It looks so because, to be honest, it doesn’t look that you are 86. You have just climbed the stairs and all that, so you are still strong. Are there other things you do?
I think it is purely gene. God has decided that I should stay this long for his pleasure.
Do you still eat your normal pounded yam?
I remember that recently, my doctor told me to change my lifestyle. When I asked what he meant he said I should eat more vegetables. But I still eat cow meat (red meat), fish, chips and pounded yam. However, I do a lot of walking.
And you have a large compound.
I have a large compound and I walk and I try to keep comfortable with my health. But whenever I am wanted at home, I will go.

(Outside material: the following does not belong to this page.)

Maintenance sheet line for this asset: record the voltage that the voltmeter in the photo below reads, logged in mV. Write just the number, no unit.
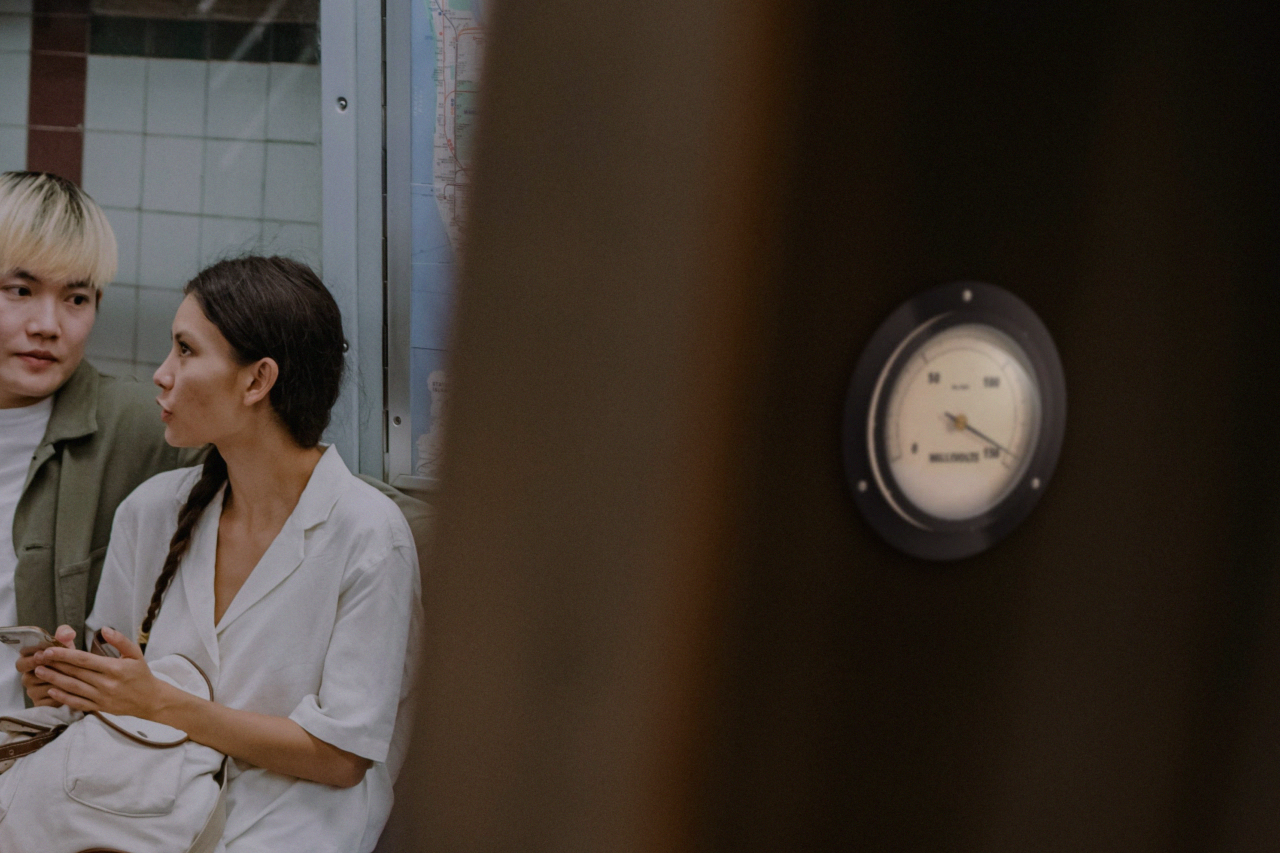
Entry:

A lot of your friends and classmates are no longer alive; how do you feel?
Many of my classmates are no longer alive, so, sometimes I wonder whether I am overstaying my welcome.
But 86 is still fairly young, don’t you think so?
I don’t feel the age. I tell people that I know I am 86 but I don’t feel it. I still feel like when I was in secondary school.
Do you feel underutilised; I mean, do you feel the government of the day can call you to do more?
I feel thoroughly underutilised. I think I would do a lot more.
Why do you think people like you who have the knowledge and experience are ignored?
I usually ponder quite a lot on this question. I did not pay much attention to getting close to God or being righteous, but since I have been ignored, which I think is deliberate, it has helped me a lot to be closer to God, which I think has made me a better person than when I was preoccupied with government work and things like that.
A man has two parts – the flesh, which belongs to this world, and the spirit, which belongs to the higher realm. I think I paid more attention to the needs of my flesh, being in the world. But now, I am in the world but not of the world. I think it is because of the time I have had for myself for many years that I learnt to be like this. And it has helped me.
I thank my enemies; they are now my friends.
For ignoring you?
I thank them because if they hadn’t ignored me I would still be enjoying myself, forgetting that one day I would face judgement.
How is family life for you?
Family is fine. I have a second marriage. For my first wife, I am sitting here looking at her grave. Our children – three boys – are married. They all studied in the UK and are living there. They keep in touch regularly and I am very happy. For the new marriage, I have a good companion. She is very strong on the spiritual side, and that has helped to keep me on the straight and narrow.